Take everything from the start of the entries down to the line containing "Dot at: (338, 186)", switch each "pose" to "view", and leave everything else unchanged. Return only those lines.

-- Start Dataset --

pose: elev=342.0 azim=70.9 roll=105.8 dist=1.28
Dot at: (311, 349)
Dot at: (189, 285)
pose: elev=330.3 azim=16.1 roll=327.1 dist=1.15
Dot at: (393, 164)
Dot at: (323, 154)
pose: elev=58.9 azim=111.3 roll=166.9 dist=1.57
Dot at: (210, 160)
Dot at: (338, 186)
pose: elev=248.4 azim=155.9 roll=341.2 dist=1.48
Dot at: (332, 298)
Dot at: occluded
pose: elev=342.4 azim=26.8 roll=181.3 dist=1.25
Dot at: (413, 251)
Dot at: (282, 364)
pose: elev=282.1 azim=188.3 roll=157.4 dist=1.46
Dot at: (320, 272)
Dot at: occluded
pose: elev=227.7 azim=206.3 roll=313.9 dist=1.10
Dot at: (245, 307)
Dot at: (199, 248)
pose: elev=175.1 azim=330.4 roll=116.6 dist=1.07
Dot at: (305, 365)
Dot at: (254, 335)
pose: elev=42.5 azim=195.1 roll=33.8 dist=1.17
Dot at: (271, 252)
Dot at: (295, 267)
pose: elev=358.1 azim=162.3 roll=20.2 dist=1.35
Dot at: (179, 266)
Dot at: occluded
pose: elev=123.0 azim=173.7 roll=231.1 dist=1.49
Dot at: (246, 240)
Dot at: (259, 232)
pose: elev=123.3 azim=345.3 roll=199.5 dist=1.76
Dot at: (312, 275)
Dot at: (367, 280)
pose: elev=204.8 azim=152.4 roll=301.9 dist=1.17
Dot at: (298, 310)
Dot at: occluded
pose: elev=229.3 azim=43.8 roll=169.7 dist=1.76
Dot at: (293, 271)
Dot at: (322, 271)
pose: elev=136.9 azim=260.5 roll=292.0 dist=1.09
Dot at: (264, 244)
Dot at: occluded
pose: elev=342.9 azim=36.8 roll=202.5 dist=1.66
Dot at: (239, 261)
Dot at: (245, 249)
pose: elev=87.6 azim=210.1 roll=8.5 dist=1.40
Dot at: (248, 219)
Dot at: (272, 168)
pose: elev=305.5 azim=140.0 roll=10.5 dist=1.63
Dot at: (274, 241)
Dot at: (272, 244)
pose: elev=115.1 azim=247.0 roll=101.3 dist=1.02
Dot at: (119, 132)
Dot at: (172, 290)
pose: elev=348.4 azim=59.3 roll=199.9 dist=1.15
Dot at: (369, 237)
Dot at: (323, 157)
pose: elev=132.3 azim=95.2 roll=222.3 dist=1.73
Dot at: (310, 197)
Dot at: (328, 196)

-- End Dataset --

Final answer =
view: elev=342.0 azim=70.9 roll=105.8 dist=1.28
Dot at: (311, 349)
Dot at: (189, 285)
view: elev=330.3 azim=16.1 roll=327.1 dist=1.15
Dot at: (393, 164)
Dot at: (323, 154)
view: elev=58.9 azim=111.3 roll=166.9 dist=1.57
Dot at: (210, 160)
Dot at: (338, 186)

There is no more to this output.